As the number of surveillance cameras deployed in public areas increasing rapidly, automatic multi-target tracking in both a single camera and multiple non-overlapping cameras have been receiving great interest. The goal of multi-target tracking is to recover the trajectories of all moving targets while maintain their identities consistent. Although this problem has been studied for several years, there still remain many challenges, such as illumination and appearance variation, occlusion, sudden change in motion, and unpredictable motion across cameras. Driven by necessity for multi-target tracking in surveillance cameras, in this dissertation, we proposed several tracking methods.

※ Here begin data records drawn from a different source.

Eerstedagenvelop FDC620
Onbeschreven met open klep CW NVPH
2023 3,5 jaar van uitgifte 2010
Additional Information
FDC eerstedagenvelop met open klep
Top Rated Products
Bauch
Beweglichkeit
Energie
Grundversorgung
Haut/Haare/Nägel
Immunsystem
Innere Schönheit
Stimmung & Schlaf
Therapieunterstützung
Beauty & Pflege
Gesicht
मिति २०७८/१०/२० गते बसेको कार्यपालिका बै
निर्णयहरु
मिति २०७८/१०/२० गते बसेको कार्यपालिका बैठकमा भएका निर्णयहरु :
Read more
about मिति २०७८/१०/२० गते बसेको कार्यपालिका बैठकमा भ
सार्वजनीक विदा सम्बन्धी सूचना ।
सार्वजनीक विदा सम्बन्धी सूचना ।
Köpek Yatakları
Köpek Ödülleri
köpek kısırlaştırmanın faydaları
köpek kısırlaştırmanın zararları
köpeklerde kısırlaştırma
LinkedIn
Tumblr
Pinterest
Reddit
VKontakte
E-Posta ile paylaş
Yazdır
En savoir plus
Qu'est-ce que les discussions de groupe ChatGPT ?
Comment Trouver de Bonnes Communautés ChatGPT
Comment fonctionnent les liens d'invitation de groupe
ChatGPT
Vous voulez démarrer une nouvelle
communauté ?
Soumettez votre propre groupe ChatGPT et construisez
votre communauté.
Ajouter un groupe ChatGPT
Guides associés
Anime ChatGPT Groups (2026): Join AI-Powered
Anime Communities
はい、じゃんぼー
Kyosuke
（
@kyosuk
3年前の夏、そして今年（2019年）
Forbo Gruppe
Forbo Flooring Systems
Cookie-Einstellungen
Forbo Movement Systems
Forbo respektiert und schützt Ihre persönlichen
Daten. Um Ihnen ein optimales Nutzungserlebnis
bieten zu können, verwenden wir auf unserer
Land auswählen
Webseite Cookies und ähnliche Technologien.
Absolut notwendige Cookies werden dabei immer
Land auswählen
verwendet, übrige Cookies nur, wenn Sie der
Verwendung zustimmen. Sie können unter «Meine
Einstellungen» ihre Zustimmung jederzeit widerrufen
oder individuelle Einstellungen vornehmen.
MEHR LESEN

First, we designed a framework for multi-target tracking in a single camera. Unlike previous methods that only rely on low-level information, and consider each target as an independent agent, in this dissertation, an online learned social grouping behavior model is used to provide more robust tracklets affinities. A disjoint grouping graph is used to encode social grouping behavior of pairwise targets, where each node represents an elementary group of two targets, and two nodes are connected if they share a common target. Probabilities of the uncertain target in two connected nodes being the same person are inferred from each edge of the grouping graph. Second, a novel reference set based appearance model is developed to improve multi-target tracking across cameras. A reference set is constructed for a pair of cameras, containing subjects appearing in both camera views. For track association, instead of directly comparing the appearance of two targets in different camera views, they are compared indirectly via the reference set. Third, we extend the single camera multi-target tracking framework with social grouping behavior to a network of non-overlapping cameras. The tracking problem is formulated using an online learned Conditional Random Field (CRF) model that minimizes a global energy cost. During intra-camera tracking, track associations that maintain single camera grouping consistencies are preferred.
To validate the proposed methods in this dissertation, extensive experiments on several datasets are conducted. Results show that each of the aforementioned method achieves state-of-the-art performance in various multi-target tracking tasks.